Governo lança programa de educação ambiental para professores
Os Ministérios da Educação e do Meio Ambiente lançaram nesta segunda-feira, 26 de julho, o programa "Vamos cuidar do Brasil com as escolas", que vai formar 32 mil professores em educação ambiental até o fim deste ano. Segundo a ministra do Meio Ambiente, Marina Silva, esta é uma forma de criar valores nos adultos do amanhã, para que tenham, no seu cotidiano, o "compromisso de cuidar da vida, da natureza e da sua própria existência".
De acordo com a ministra, o conteúdo do curso será diluído entre as disciplinas ensinadas nas escolas. "Na prática, nós vamos ter os conteúdos da educação ambiental plasmados nos diversos conteúdos, em atividades específicas para as crianças", explicou.
Marina Silva lembrou que, durante a Conferência Nacional do Meio Ambiente, realizada no ano passado, foram debatidas formas de cuidar dos recursos hídricos, da fauna e da flora, temas que serão transmitidos por meio dos cursos. "O meio ambiente deve ser um compromisso do governo como um todo, e é isso que estamos fazendo aqui", disse Marina. De acordo com a ministra, esse esforço consta da Lei de Diretrizes e Bases da Educação (LDB).
Durante esta semana 200 pessoas, representantes de secretarias estaduais e municipais de Educação, universidades, secretarias estaduais de Meio Ambiente, Conselhos Jovens e Organizações Não-Governamentais serão formadas e ficarão responsáveis por coordenar e articular os processos de formação em seus Estados para 1.800 novos formadores. Num sistema de rede, eles trabalharão diretamente com os 64 mil professores e alunos das escolas que aderiram ao projeto. Durante a Conferência Nacional do ano passado, 16 mil escolas participantes elegeram dois professores cada para participarem deste processo de formação.
De acordo com Fernando Haddad, ministro interino da Educação, a meta inicial é de atingir estas 16 mil escolas, atingindo assim 32 mil professores. "Esta é uma meta ambiciosa para um primeiro momento mas ainda muito aquém das necessidades do país, que tem cerca de 200 mil escolas", declarou.
Segundo ele, a criação, este ano, da Secretaria de Educação Continuada, Alfabetização e Diversidade (Secad), teve por objetivo trabalhar os assuntos conhecidos como transversais, que passam por todo o ciclo educacional. "A questão ambiental é um deles. Todo o ciclo educacional, desde a educação infantil até a pós-graduação, tem
que estar voltado para a discussão do desenvolvimento sustentável do ponto de vista ecológico", explicou Haddad.

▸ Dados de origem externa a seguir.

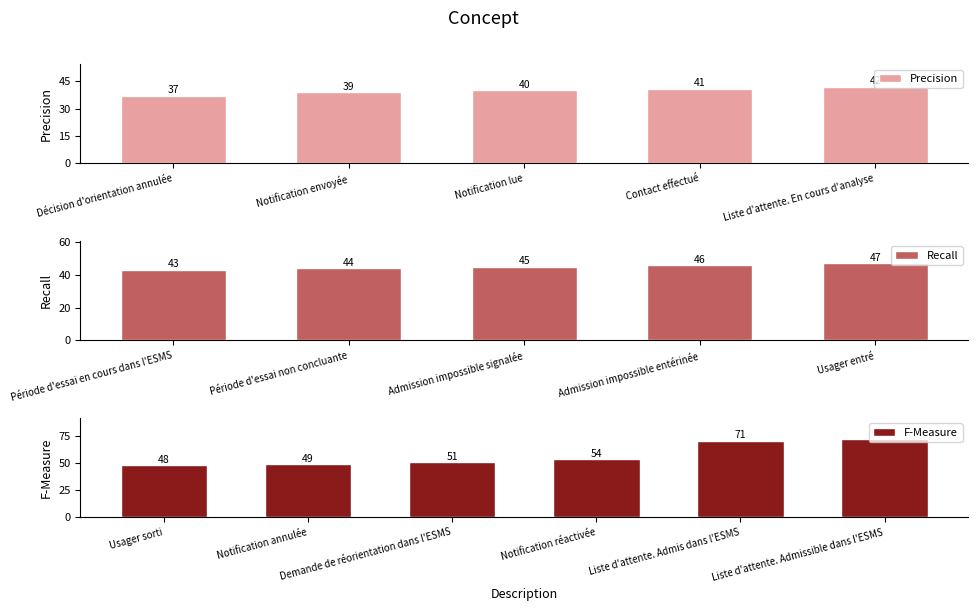

True or false: the data shows 57 at Contact effectué.

False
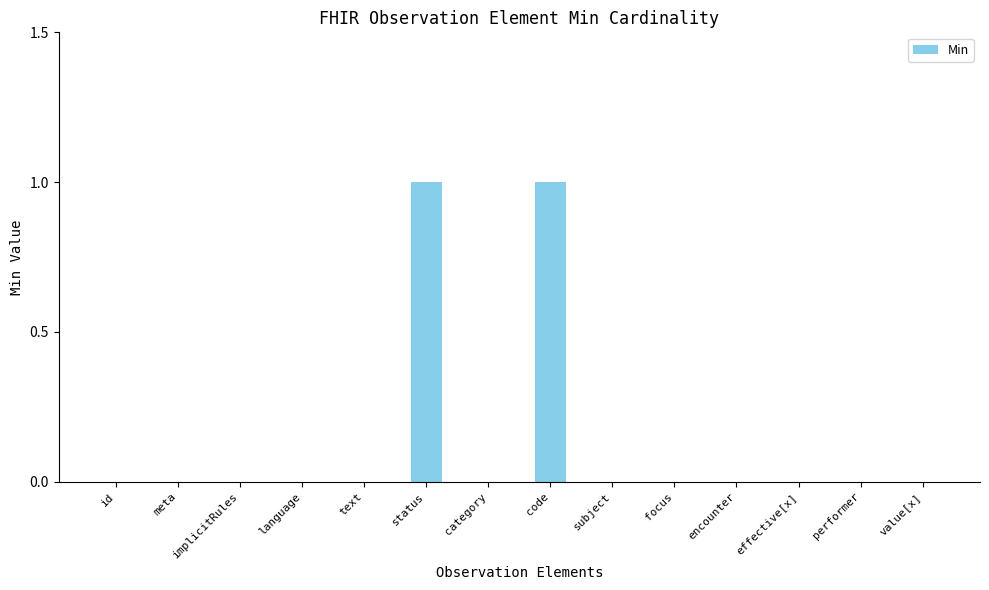

Which has a higher value, status or focus?

status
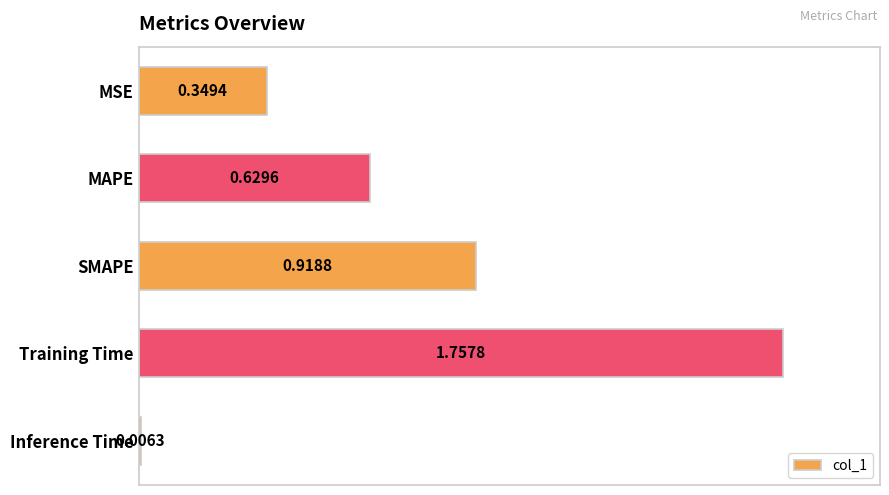

Between MAPE and Inference Time, which is larger?

MAPE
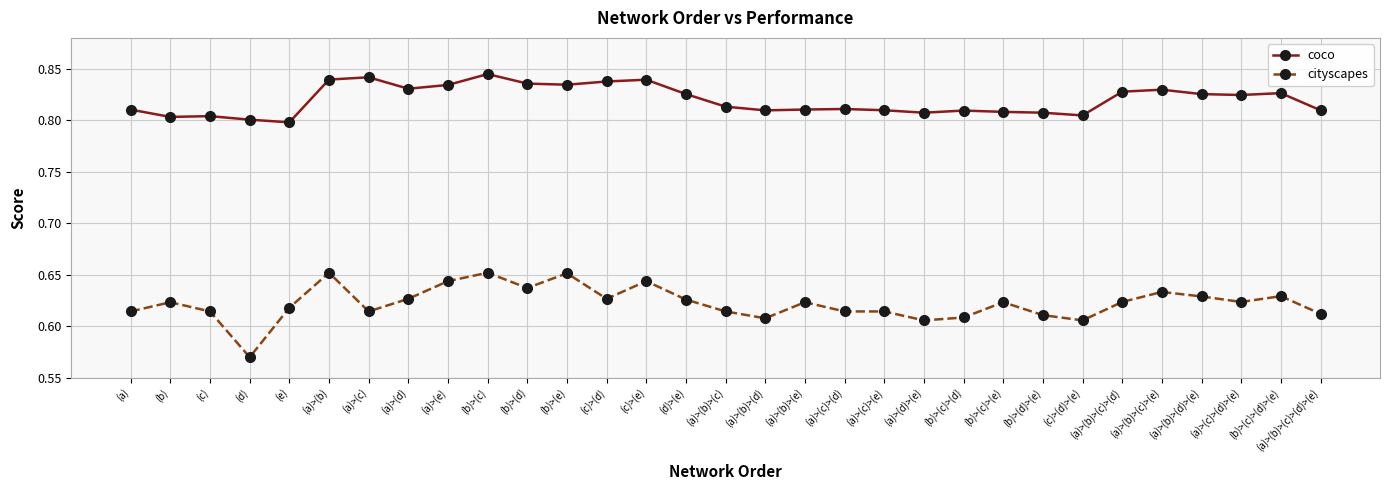

True or false: cityscapes has a value of 0.9 at (d)>(e).

False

Fonte: Comunidade Ambiental
Ainda não tivemos resposta alguma do Deputado Federal Carlos Nader sobre o e-mail enviado em 13/07 referente à materia da agência câmara tratando do Projeto de lei (3573/04), que cria a disciplina de meio ambiente nas escolas indo contra a Nº 9.795, DE 27 DE ABRIL DE 1999, que dispõe sobre a educação ambiental.

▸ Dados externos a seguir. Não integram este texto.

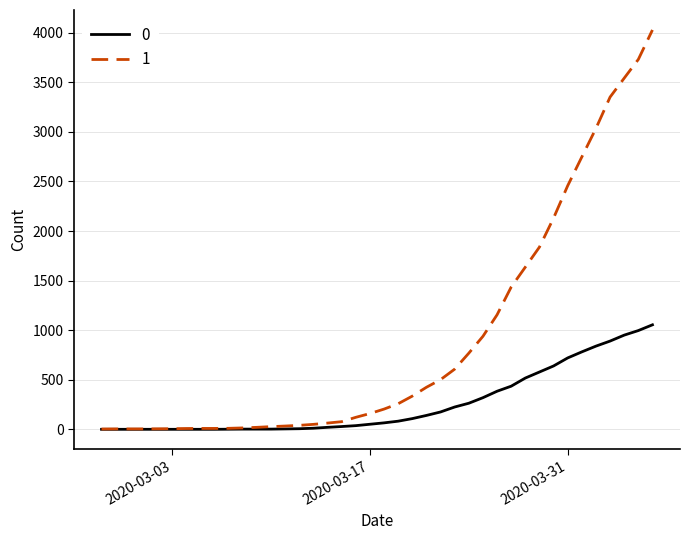

Does the chart display data point markers on the line(s)?

No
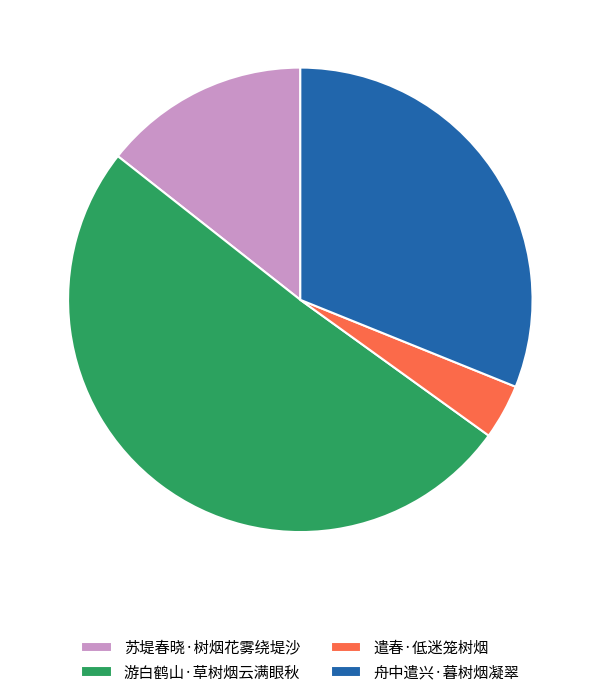

Rank the categories by value from highest to lowest.

游白鹤山·草树烟云满眼秋, 舟中遣兴·暮树烟凝翠, 苏堤春晓·树烟花雾绕堤沙, 遣春·低迷笼树烟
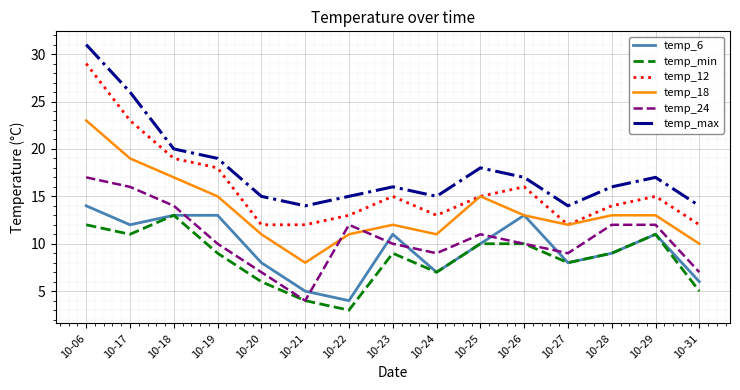

What is the sum of the temp_6 values at 10-24 and 10-23?

18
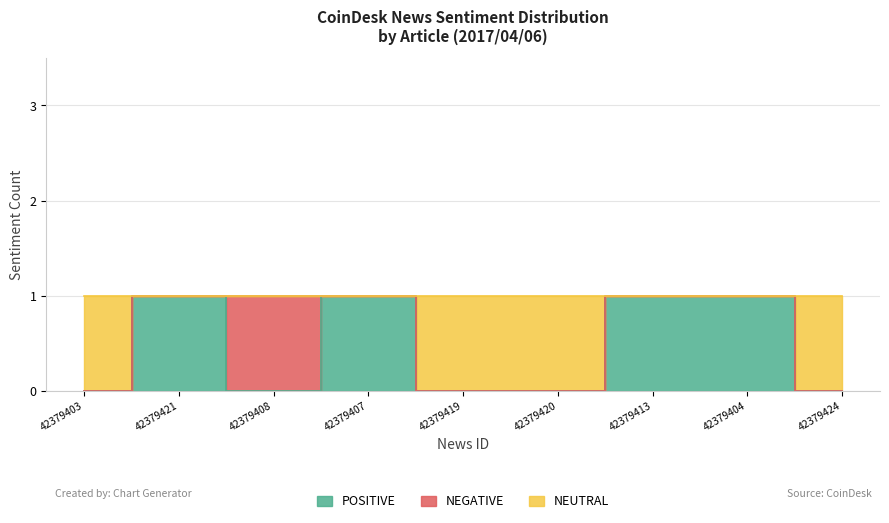

How many data points in POSITIVE are above 0?

4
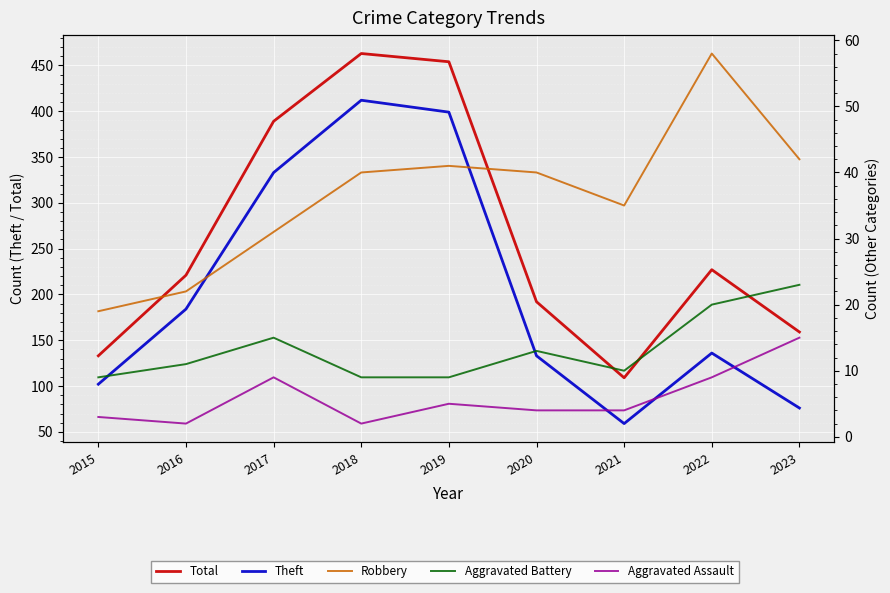

What is the minimum value shown in the chart?

2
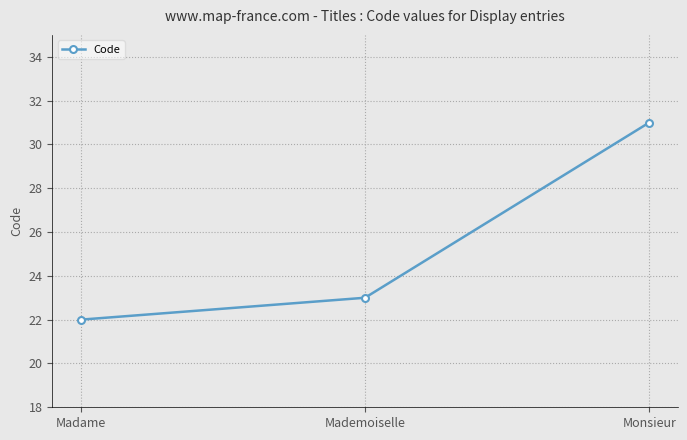

How many lines are shown in the chart?

1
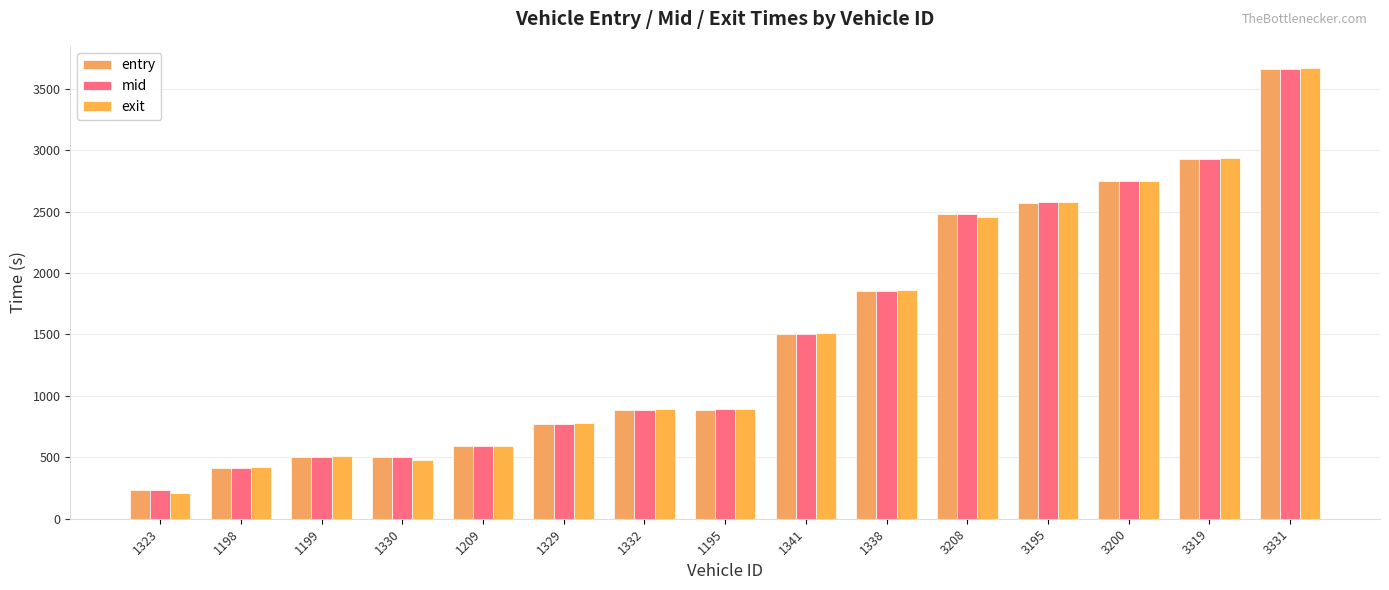

What is the spread (max minus min) of values at 1323?

26.7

Tempo Real - 13/7/2004 15h14
Aluno de escola pública pode ter aula de meio ambiente Projeto de lei (3573/04), apresentado pelo deputado Carlos Nader (PFL-TO), determina a inclusão da matéria de meio ambiente nas escolas de ensino fundamental e médio da rede pública. A proposição encontra-se na Comissão de Educação e Cultura e tem como relator o
deputado Kelly Moraes (PTB-RS). De acordo com a proposta, o conteúdo e o programa sobre meio ambiente deverá ser elaborado pela Secretaria Estadual de Educação. O conteúdo da disciplina será ministrado durante um ano, pelo menos, em cada etapa de ensino, com carga horária mínima de duas horas semanais para
a parte teórica. A intenção, segundo o deputado, é conscientizar a população sobre a importância da preservação do meio ambiente, da reciclagem do lixo e
dos cuidados para evitar a degradação do ambiente. "Priorizando a formação e a informação às nossas crianças nos bancos escolares, com certeza formaremos uma nova mentalidade em relação a importância da natureza e do equilíbrio desta para vivermos com mais saúde", argumenta.
Trâmite
A proposta também será examinada pela Comissão de Constituição e Justiça e de Cidadania. Por tramitar em caráter conclusivo, se aprovado na CCJ, o projeto segue direto para análise do Senado Federal.